Attorneys call on expert witnesses for their in-depth knowledge of complex topics relevant to the case. The right expert can explain technical processes, summarize areas of their field, or provide clarity on specialized issues. Ideally, expert testimony helps the judge or jury understand key facts and reach better conclusions. However, an expert’s own conclusions may cross the line from sharing facts to implying or stating a legal conclusion.
Expert witnesses who stray into “legal conclusion” territory are outside their lane. Defining the applicable law is the judge’s responsibility. Judges will not tolerate expert witnesses who cross that boundary, whether or not they do so intentionally. Here, we’re discussing how to help an expert witness remain focused on the facts.
Expert Witness Testimony: How Far is Too Far?
Consider the example of Krys v. Aaron, a 2015 case before the U.S. District Court for the District of New Jersey. The case’s central question was: Did the defendants know that a hedge fund’s excess cash was intermingled with their other holdings?

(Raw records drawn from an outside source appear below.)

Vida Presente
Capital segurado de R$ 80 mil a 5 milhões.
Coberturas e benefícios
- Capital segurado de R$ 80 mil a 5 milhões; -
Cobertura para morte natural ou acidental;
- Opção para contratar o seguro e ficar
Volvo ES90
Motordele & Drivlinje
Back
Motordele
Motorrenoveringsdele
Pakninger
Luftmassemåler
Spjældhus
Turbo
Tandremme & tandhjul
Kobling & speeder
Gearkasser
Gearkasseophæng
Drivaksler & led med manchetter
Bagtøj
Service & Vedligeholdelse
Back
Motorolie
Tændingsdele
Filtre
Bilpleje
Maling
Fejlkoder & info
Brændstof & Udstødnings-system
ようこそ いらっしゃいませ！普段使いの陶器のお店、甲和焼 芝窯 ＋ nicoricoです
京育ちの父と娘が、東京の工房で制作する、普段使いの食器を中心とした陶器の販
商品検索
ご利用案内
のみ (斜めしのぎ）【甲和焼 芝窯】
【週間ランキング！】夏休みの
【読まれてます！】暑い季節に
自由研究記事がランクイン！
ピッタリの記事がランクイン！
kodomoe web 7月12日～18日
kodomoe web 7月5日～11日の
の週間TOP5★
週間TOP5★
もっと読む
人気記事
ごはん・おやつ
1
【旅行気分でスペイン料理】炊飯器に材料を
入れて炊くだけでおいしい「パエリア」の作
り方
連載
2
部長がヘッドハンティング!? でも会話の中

The plaintiffs offered a professor of law as an expert witness. The professor clarified certain points regarding industry practices and various regulations that applied to the case. This is a reasonable expectation for any expert in a similar position.
However, the expert in Krys went further and offered two opinions. Firstly they concluded that applicable laws entitled the plaintiffs to segregation of the excess cash. Secondly, they stated that the “defendants’ ‘many’ egregious violations, ‘especially when viewed in their totality in the circumstances of this case constitute a knowing fraud, breach of fiduciary duty and trust, and conversion.”
The district court found that these opinions constituted impermissible legal conclusions. It said that the expert had “render[ed] a legal opinion concerning whether various agents of [the defendants] complied with their obligations under federal securities law.” Here, the court chose not to simply strike the expert’s report entirely. Rather, the district court attempted to clarify the line between permissible expert opinions and impermissible legal conclusions.
Understanding the Rules Governing Expert Testimony
Experts are allowed to offer testimony that “embraces an ultimate issue to be decided by the trier of fact” per Federal Rule of Evidence 704(a). This allowance creates space for an expert to complete their line of reasoning on a case. Also, it saves a judge or jury from drawing their own conclusions.
Though an expert may discuss ultimate issues, the expert may not tell the fact-finder what result to reach. The notes on FRE 704(a) provides this probate example: An expert witness can discuss whether they believe the will’s author had the mental capacity to “know the nature and extent of his property and the natural objects of his bounty and to formulate a rational scheme of distribution.” The expert cannot, however, go one step further and say whether the person “had the capacity to make a will.”
The Krys court found that, in this context, the law professor’s expert testimony was largely admissible. The one exception was where it “reache[d] the specific conclusion that any of the defendants acted in compliance with and/or in violation of applicable legal duties or segregation requirements.”
How to Help Experts Testify on an Ultimate Issue
The objection risk increases then an expert’s testimony “embraces an ultimate issue to be decided by the trier of fact.” Attorneys can help their experts avoid accusations of rendering an impermissible legal opinion in several ways.
First, help expert witnesses focus on the abstract, not the particular. The Krys court stated that while an expert “may provide an opinion on whether a party’s conduct or actions meet the underlying bases for an ultimate issue in the case,” the expert may not “merely instruct the jury on the result to reach based upon a party’s specific conduct or actions.”
For example, consider the example given in FRE 704. The ultimate issue for the jury to decide is “Did the testator have the capacity to make a will?” This is the question your expert witness must stop short of answering directly.
Reroute Expert focus
Instead, assist the expert in focusing on the elements that constitute capacity. What does it mean to “know the nature and extent of your property,” to “know the natural objects of one’s bounty,” and “to formulate a rational scheme of distribution?” What evidence indicates, generally, the meeting of each criterion?
An expert witness may even go so far as to say whether or not the evidence in this case supports each of those criteria. Generally speaking, however, experts may not take the final step: “And therefore, this testator had/lacked capacity.” That step should be left for the trier of fact.
Focus on questions like “What do we mean by this phrase?”, “What types of evidence would tend to fulfill the requirements listed here?”, and “Do we see that evidence in this case and if so, what does it look like?” With this focus, attorneys and expert witnesses can build a clear picture of applicable expert criteria. And most importantly, legal teams can achieve this without explicitly stating a legal conclusion.